The winners of the Best Ensemble award took to the stage to remind everyone in the audience of the importance of diversity.
Black Panther is making history this awards season, simple by being nominated.
It is the first superhero movie to compete for awards at the major ceremonies, including the Screen Actors Guild awards, where it was nominated for Best Ensemble, the night’s highest honour.
And when Jodie Foster took to the stage to announce the winner of the SAGs’ equivalent of Best Picture, it was Black Panther that won over A Star Is Born, Crazy Rich Asians, Bohemian Rhapsody and BlacKkKlansman.
As their movie’s name was read out, castmembers Lupita Nyong’o and Angela Bassett jumped up and down and cheered. “Wakanda forever!” Nyong’o shouted, grinning. The entire cast, including Michael B Jordan, Chadwick Boseman and Danai Gurira, ascended the stage as the auditorium stood and applauded.
In his passionate acceptance speech, star Boseman stressed the importance of movies like Black Panther when it comes to making real change in Hollywood.
“When I think of going to work every day and the passion and intelligence and the discipline that everybody showed,” Boseman said. “I think of two questions that we all had to keep during the course of publicity.”

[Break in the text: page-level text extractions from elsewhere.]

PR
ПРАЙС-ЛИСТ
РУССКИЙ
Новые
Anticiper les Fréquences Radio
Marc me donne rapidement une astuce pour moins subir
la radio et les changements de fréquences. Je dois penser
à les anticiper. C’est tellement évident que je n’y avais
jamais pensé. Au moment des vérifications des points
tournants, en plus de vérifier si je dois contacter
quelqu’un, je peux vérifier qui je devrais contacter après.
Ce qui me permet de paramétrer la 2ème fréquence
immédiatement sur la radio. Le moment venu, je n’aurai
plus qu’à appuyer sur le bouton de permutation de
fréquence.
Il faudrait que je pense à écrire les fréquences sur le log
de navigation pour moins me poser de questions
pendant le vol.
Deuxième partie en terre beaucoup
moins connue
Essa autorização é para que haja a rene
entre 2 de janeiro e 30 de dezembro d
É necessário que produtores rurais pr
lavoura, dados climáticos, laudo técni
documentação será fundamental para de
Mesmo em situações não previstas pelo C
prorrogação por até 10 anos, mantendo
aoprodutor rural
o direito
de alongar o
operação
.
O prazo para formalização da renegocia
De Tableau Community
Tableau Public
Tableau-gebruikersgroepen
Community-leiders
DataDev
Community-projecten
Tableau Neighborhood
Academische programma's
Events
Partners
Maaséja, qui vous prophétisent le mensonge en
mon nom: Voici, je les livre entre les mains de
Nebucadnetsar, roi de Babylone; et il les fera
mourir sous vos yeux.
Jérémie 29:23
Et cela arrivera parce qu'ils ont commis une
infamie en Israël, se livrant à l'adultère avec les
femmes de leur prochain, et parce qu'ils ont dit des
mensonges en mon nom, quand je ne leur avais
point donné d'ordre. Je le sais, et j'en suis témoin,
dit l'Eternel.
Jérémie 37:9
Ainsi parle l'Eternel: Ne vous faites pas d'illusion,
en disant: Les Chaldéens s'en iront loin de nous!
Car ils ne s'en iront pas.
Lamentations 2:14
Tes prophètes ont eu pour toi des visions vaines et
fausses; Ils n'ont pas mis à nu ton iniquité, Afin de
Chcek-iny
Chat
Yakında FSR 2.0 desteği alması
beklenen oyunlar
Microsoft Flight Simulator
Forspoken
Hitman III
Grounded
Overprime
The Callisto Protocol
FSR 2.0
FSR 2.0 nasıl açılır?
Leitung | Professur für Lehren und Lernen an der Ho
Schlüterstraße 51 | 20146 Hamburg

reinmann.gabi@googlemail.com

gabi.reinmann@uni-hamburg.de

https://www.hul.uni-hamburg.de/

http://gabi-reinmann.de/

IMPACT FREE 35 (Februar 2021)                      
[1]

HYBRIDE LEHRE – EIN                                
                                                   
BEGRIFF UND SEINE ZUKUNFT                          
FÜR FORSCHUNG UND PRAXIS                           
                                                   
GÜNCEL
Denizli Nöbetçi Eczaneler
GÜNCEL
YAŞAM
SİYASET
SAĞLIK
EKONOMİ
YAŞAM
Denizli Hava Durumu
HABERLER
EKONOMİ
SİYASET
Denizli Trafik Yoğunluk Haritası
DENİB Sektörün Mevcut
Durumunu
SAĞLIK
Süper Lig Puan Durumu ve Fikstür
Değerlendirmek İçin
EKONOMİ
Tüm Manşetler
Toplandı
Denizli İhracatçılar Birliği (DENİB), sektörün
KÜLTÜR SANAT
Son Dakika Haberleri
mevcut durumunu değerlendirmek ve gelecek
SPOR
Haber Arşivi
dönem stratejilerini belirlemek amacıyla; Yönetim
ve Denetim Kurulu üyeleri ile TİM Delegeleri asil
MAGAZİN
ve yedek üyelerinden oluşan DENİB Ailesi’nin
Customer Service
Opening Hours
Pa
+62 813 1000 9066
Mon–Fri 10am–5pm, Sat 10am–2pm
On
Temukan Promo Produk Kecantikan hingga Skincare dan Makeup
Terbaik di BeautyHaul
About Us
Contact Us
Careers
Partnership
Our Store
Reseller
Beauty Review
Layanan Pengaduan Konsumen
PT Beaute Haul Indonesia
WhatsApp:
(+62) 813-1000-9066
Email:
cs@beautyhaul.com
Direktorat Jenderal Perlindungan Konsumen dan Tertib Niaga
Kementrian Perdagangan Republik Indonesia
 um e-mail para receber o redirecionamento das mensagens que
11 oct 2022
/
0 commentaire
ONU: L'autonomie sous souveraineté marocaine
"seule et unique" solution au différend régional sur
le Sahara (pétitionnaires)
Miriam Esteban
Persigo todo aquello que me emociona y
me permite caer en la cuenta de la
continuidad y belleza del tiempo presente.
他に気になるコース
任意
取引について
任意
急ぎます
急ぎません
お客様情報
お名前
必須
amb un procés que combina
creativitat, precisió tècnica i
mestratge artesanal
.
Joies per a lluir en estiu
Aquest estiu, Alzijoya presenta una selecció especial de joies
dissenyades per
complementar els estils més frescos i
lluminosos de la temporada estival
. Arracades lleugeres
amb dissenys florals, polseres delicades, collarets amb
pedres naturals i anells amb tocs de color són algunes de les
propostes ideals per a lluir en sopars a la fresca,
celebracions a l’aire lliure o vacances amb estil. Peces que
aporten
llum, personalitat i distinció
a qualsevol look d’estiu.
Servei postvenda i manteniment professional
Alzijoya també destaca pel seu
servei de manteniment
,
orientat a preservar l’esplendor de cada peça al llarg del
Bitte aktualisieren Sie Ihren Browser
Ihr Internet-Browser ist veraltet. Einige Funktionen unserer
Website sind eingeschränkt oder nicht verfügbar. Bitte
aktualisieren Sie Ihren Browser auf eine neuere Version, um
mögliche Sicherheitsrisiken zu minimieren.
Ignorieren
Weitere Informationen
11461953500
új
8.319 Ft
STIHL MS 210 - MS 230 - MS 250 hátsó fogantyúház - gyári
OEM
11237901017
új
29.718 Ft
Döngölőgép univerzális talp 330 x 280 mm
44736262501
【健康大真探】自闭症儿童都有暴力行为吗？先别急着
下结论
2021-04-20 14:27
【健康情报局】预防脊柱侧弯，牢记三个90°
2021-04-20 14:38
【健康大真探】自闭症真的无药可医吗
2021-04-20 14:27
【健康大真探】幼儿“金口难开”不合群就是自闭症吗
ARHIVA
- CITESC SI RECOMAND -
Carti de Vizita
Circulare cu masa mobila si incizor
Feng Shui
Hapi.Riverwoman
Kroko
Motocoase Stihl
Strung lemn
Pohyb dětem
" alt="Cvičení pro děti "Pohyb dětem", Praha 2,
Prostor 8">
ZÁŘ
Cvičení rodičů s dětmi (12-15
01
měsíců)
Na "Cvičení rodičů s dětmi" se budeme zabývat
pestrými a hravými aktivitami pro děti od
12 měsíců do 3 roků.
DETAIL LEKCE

“One, [was] if we knew that this movie was going to receive this kind of response. Was it going to make a billion dollars? Was it going to be around during this awards season?”
“And the second question,” he continued, “is has it changed the industry? Has it actually changed the way this industry works? How it sees us?”
“My answer to that is to be young, gifted and black,” he said. “Because all of us up here know, to be young gifted and black, we all know what it’s like to be told that there is not a place for you to be featured. You are young, gifted and black.”
Boseman continued: “We know what it’s like to be told that there’s not a screen for you to be featured on, not a stage for you to be featured on. We know what it’s like to be the tail and not the head. To be beneath and not above. And that is what we went to work with every day. To exemplify a world we wanted to see. We knew that we had something that we wanted to give.”
The orchestra tried to cut Boseman off and end his speech but the audience wasn’t having any of it. “Don’t play me off,” he said, to cheers and applause from his peers. “It’s a pleasure to be seen by you, to be loved by you,” he concluded.
Famously, the SAGs have been a poor predictor of Oscar glory in the Best Picture/Best Ensemble category. The awards are slightly different, as the Oscars reward a picture in its entirety, from behind-the-scenes to in front of the camera, whereas the SAGs focus solely on acting.
Movies like La La Land weren’t even nominated for the SAG Best Ensemble award, while later picking up Oscar nominations, and films like Hidden Pictures won at the SAGs but lost out at the Oscars. Last year, The Shape of Water missed out on a nomination for Best Ensemble at the SAGs, but ended up winning the top prize at the Oscars.
This year’s Oscar race is one of the most fraught in recent memory, without anything even approaching a frontrunner among the Best Picture nominees. A Star Is Born started with momentum but has fizzled out, Bohemian Rhapsody and Green Book are both shrouded in controversy, and there doesn’t seem to be enough buzz behind The Favourite, Vice or BlacKkKlansman. At this stage, just a month out from the ceremony, the Oscars’ top prize is very much up for grabs.
Without getting too inside baseball, the Oscars decide their winners through a preferential ballot, which means that a movie that is universally liked - as Black Panther is - could sneak in to win the whole thing if it receives enough second or third place votes in a year. And, if today’s SAG Awards win says anything, it’s that Black Panther is definitely universally liked.
Whether or not Black Panther’s success tonight predicts anything at next month’s Oscars ultimately remains unclear. What is obvious, though, is that superhero movies are finally getting the critical recognition that they deserve and that the film industry is opening its eyes to the value of telling diverse stories for diverse audiences.
Will Black Panther’s win at the SAGs translate to Oscar glory? Maybe. But there’s definitely a good chance that you might be hearing “Wakanda forever” from the podium at the Oscars in February.